Nonostante non ci sia una definizione giuridica condivisa di “hatespeech”, in parte perché il concetto stesso si muove tra la tutela della libertà di espressione e la giurisprudenza posta a tutela del linguaggio discriminatorio, la maggior parte degli esperti è incline a considerare l’evoluzione del discorso come violenta, tesa alla semplificazione e alla disinformazione, anche laddove la comunicazione politica non sconfina in espressioni d’odio esplicito, perseguibili legalmente.

Lo stesso commissario dell’Agcom, Antonio Nicita, intervenuto al convegno a proposito di disinformazione e fake news, ha sottolineato il fragile equilibrio tra il free speech, come rivendicazione di una comunicazione libera dal politically correct, e il vero e proprio linguaggio d’odio.
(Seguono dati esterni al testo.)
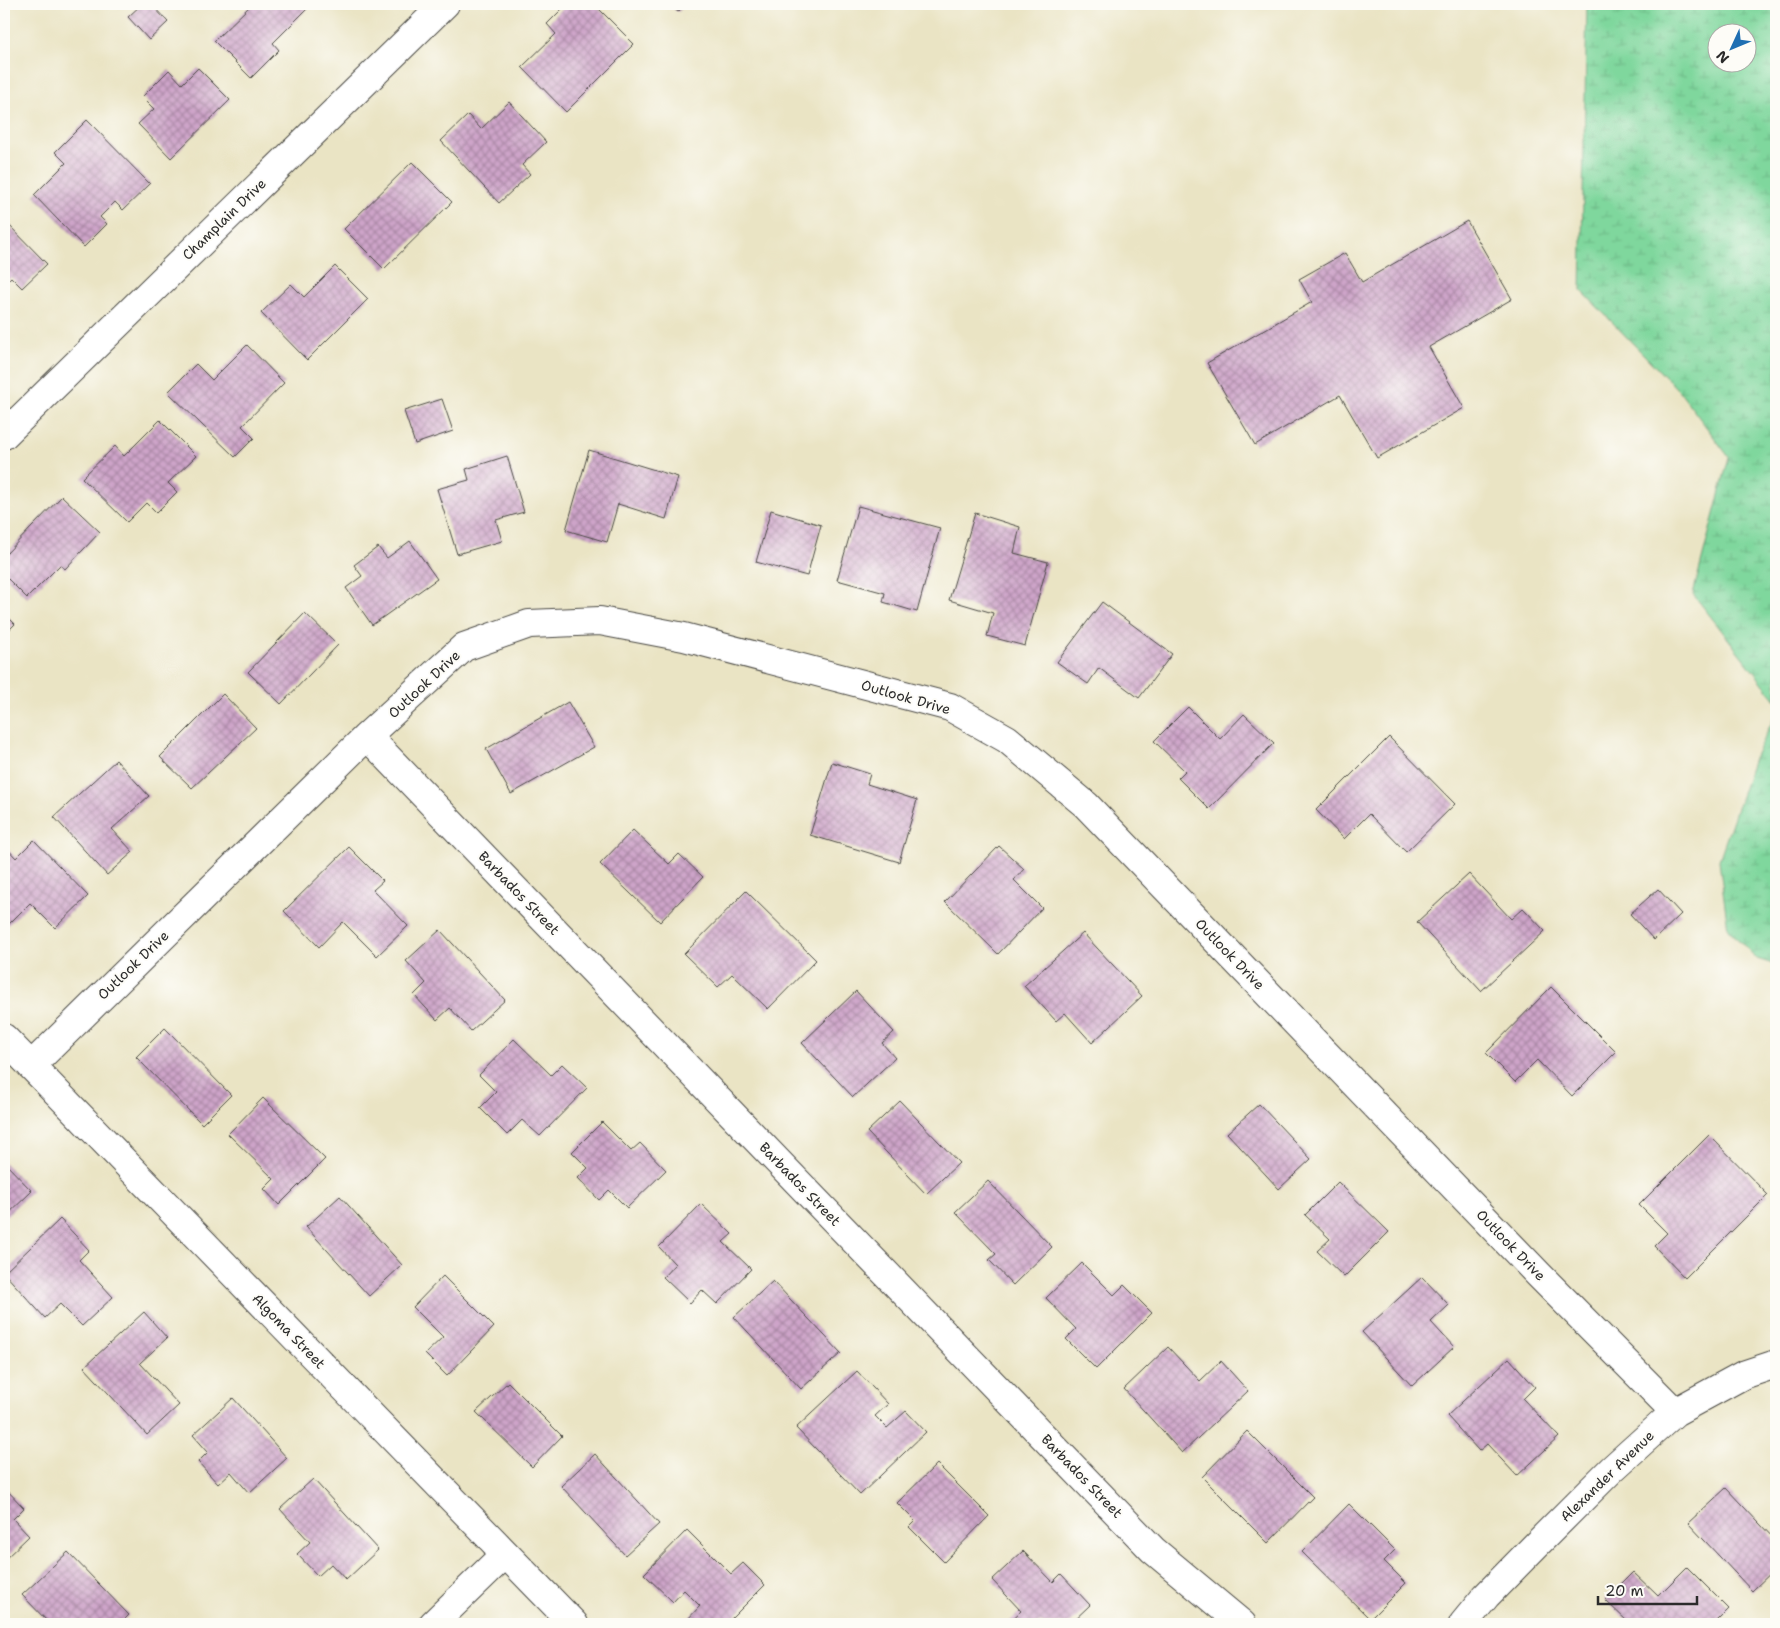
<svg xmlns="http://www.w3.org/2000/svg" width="1780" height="1628" viewBox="0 0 1780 1628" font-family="'Shantell Sans',sans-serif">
	<defs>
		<pattern id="wetland-marsh" width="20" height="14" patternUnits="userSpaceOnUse" patternTransform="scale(1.25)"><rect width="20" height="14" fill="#7fd79d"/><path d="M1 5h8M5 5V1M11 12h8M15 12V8" fill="none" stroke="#6eb987"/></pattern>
		<pattern id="building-cross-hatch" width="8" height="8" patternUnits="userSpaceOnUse" patternTransform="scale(1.25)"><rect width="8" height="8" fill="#cea4c9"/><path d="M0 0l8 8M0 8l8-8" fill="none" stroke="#a786a3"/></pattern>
	</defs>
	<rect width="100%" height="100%" fill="#fdfcf7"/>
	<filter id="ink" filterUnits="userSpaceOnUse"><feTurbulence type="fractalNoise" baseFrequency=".02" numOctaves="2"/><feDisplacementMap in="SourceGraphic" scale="10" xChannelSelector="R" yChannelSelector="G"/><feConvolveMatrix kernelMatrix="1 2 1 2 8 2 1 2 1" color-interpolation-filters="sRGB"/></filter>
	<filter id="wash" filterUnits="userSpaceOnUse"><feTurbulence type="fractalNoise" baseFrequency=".0096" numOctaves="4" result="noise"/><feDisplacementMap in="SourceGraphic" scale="20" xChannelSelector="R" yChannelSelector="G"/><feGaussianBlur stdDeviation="1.12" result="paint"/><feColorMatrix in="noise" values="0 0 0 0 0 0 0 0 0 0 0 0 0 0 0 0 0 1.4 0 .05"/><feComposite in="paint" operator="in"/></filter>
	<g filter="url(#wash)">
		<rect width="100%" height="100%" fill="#eae4c4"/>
		<path fill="url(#wetland-marsh)" stroke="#558164" fill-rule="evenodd" d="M1587 4H1776V700L1693 594 1729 457 1679 391 1581 290ZM1718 32H1748V62H1718Z
			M1776 714V965L1757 959 1728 929 1719 860 1755 756Z"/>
		<g id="blocks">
			<path fill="url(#building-cross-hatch)" d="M142 4H151L168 22 149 40 128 17Z
				M252 4H312L273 43 279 50 251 78 214 41Z
				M567 4H594L634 44 566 112 522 67 556 34 547 24Z
				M668 4H686L678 12Z
				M198 68 230 100 171 158 138 124 154 109 142 97 169 70 182 84Z
				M509 102 546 142 522 165 530 174 499 203 441 141 468 115 481 129Z
				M87 120 150 184 123 210 115 202 100 217 107 224 84 247 34 195 66 163 55 152Z
				M412 162 452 202 384 269 344 229Z
				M4 220 47 264 22 288 11 277 4 284Z
				M1467 221 1512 299 1429 347 1464 408 1377 458 1340 395 1255 445 1207 363 1312 302 1299 279 1345 253 1362 282Z
				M335 266 368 299 307 360 261 313 291 284 304 297Z
				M247 345 284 383 242 426 254 438 235 457 168 392 196 364 212 380Z
				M442 399 453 431 415 444 404 411Z
				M160 420 196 456 168 483 177 492 156 513 146 503 127 522 82 478 115 446 124 456Z
				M589 450 678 477 666 519 618 504 607 542 566 530Z
				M507 456 524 512 496 520 502 541 457 554 437 489 469 480 466 469Z
				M62 496 100 532 65 569 60 565 27 598 4 575V556Z
				M858 506 940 528 917 612 883 602 885 593 837 580Z
				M771 510 821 525 807 576 756 562Z
				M975 513 1020 527 1014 553 1048 562 1025 646 987 636 993 613 949 600Z
				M410 541 437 579 372 625 346 588 362 576 354 565 378 547 387 558Z
				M1102 602 1172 654 1139 698 1099 668 1088 684 1057 662Z
				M4 613 15 624 4 635Z
				M305 613 338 645 281 704 248 672Z
				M223 694 256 728 192 788 160 757Z
				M568 702 594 747 511 794 486 749Z
				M1188 707 1220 739 1244 714 1274 743 1209 809 1178 778 1185 771 1154 741Z
				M1389 737 1455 804 1406 852 1369 814 1344 839 1316 810Z
				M116 760 149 796 112 829 133 852 107 875 54 817Z
				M832 762 870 774 867 784 917 800 899 862 810 835Z
				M633 830 669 864 679 854 703 877 660 922 600 864Z
				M34 840 88 896 55 928 30 903 4 929V845L16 858Z
				M999 846 1024 869 1014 880 1042 908 998 954 945 902Z
				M349 847 383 881 373 890 408 926 377 956 343 922 319 947 284 911Z
				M1469 874 1511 919 1523 908 1545 931 1481 991 1417 922Z
				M1658 889 1681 914 1654 940 1630 914Z
				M746 891 816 960 768 1009 732 974 718 987 684 954Z
				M440 930 505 1000 471 1031 450 1008 437 1020 414 995 426 983 406 961Z
				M1083 933 1142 996 1092 1043 1065 1013 1056 1021 1024 986Z
				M1551 987 1616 1052 1572 1096 1537 1060 1515 1082 1486 1053Z
				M856 991 894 1032 882 1043 895 1058 853 1097 802 1043Z
				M165 1028 231 1095 202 1124 136 1057Z
				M514 1039 551 1075 562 1064 587 1088 540 1136 522 1120 507 1135 480 1108 496 1092 479 1075Z
				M263 1098 325 1159 279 1205 264 1189 274 1179 228 1134Z
				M900 1101 959 1163 926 1194 867 1132Z
				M1259 1104 1311 1159 1279 1189 1227 1133Z
				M602 1122 631 1151 640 1143 666 1170 627 1208 609 1190 599 1200 578 1178 588 1168 572 1152Z
				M1709 1135 1768 1195 1685 1278 1654 1246 1667 1233 1639 1205Z
				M4 1162 32 1191 4 1218Z
				M988 1181 1052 1247 1013 1285 989 1260 996 1254 955 1212Z
				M1338 1182 1389 1232 1344 1277 1317 1251 1330 1239 1305 1215Z
				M340 1196 402 1265 369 1296 306 1227Z
				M701 1204 732 1234 723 1242 751 1269 717 1304 702 1290 690 1303 663 1277 675 1264 659 1247Z
				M60 1219 89 1250 79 1260 113 1297 82 1326 60 1304 45 1318 4 1273Z
				M1082 1263 1114 1295 1124 1285 1152 1313 1096 1369 1066 1339 1076 1329 1046 1298Z
				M443 1276 494 1327 447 1376 425 1354 443 1337 413 1307Z
				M1422 1277 1449 1305 1431 1322 1454 1347 1412 1386 1362 1332Z
				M773 1281 841 1353 801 1389 734 1317Z
				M144 1312 167 1338 140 1363 179 1405 147 1435 84 1367Z
				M1168 1347 1200 1381 1221 1361 1248 1391 1182 1453 1124 1389Z
				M1509 1358 1535 1387 1523 1399 1559 1437 1517 1476 1487 1444 1479 1451 1447 1416Z
				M857 1371 888 1404 875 1416 887 1428 906 1411 926 1432 860 1495 796 1428Z
				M508 1382 562 1436 532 1467 476 1412Z
				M233 1398 287 1458 249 1493 231 1472 218 1484 198 1462 208 1452 193 1435Z
				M1247 1431 1313 1497 1268 1543 1202 1477Z
				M595 1454 659 1524 625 1555 561 1486Z
				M937 1464 989 1516 944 1562 909 1527 915 1521 897 1503Z
				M313 1479 378 1550 346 1580 331 1564 318 1576 297 1554 310 1542 280 1509Z
				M4 1487 24 1508 13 1519 29 1536 4 1560Z
				M1726 1488 1776 1541V1568L1752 1591 1688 1523Z
				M1349 1504 1395 1550 1384 1561 1406 1583 1370 1619 1302 1552Z
				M687 1530 731 1574 743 1563 765 1585 726 1624H689L686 1621 700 1606 684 1590 673 1602 644 1574Z
				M1023 1551 1053 1582 1061 1574 1090 1605 1070 1624H1007L1021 1611 992 1580Z
				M68 1552 129 1615 120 1624H50L22 1595Z
				M1687 1567 1729 1609 1714 1624H1630L1605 1600 1633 1572 1658 1596Z"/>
		</g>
	</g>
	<g filter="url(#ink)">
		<use href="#blocks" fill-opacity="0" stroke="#484742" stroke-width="1"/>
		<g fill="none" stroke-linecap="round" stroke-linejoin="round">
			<g stroke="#484742" stroke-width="30">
				<path id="minor" d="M4 435 445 4
					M367 736 1153 1550 1242 1624
					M4 1038 574 1624
					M31 1066 367 736 464 647 529 624 600 621 684 637 950 707 1007 739 1086 805 1539 1275 1675 1412
					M433 1624 505 1554
					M1463 1624 1486 1596 1537 1544 1612 1469 1675 1412 1743 1375 1776 1364"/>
			</g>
			<use href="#minor" stroke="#fff" stroke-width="28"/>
		</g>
	</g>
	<g text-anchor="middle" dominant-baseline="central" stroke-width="4" stroke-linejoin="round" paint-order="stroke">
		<g font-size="14" fill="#2b2b2b" stroke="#fdfcf7">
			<text transform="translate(224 219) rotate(-44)">Champlain Drive</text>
			<text transform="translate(424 684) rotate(-43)">Outlook Drive</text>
			<text transform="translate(906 697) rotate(16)">Outlook Drive</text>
			<text transform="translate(519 893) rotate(46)">Barbados Street</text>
			<text transform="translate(1230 954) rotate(46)">Outlook Drive</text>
			<text transform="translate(133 965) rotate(-44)">Outlook Drive</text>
			<text transform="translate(800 1184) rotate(46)">Barbados Street</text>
			<text transform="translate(1511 1245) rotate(46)">Outlook Drive</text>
			<text transform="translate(289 1331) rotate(46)">Algoma Street</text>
			<text transform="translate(1082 1476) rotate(46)">Barbados Street</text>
			<text transform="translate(1607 1476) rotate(-44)">Alexander Avenue</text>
		</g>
	</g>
	<rect width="1780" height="1628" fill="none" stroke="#fdfcf7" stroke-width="20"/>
	<g transform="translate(1732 48) rotate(226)"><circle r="24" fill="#fdfcf7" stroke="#a9a8a5"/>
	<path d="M0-4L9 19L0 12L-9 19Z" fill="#1f6fb2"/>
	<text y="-8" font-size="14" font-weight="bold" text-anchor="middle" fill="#2b2b2b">N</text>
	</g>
	<path d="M1598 1596v8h99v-8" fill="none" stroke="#2b2b2b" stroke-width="2.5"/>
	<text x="1605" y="1596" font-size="15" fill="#2b2b2b" stroke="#fdfcf7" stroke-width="4" paint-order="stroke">20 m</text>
</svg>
La differenza sostanziale tra libertà di espressione e propaganda passa per il soggetto del discorso, che sia o meno riconosciuto e tutelato da una comunità e dalla normativa del paese in cui si trova.

Tutela dei più deboli

E il tema della responsabilità e della tutela dei soggetti più deboli è stato ripreso anche dal presidente del Cnf, Andrea Mascherin, che ha posto in chiusura del convegno un importante interrogativo su quanto la politica sia realmente il traino e non semplicemente l’interprete di una certa cultura comunicativa.

«La società si è sviluppata sul confronto di idee, attraverso lo strumento laico della dialettica, privilegiato dalle democrazie. La politica sta forse interpretando un certo modo di comunicare, un’idea di convivenza basata non su principi solidali, ma sulla risoluzione aggressiva dei conflitti.

E’ fondamentale invece per l’avvocatura affermare il valore della dialettica - ha concluso Mascherin - ma restituendo alle generazioni future l’importanza della mediazione”.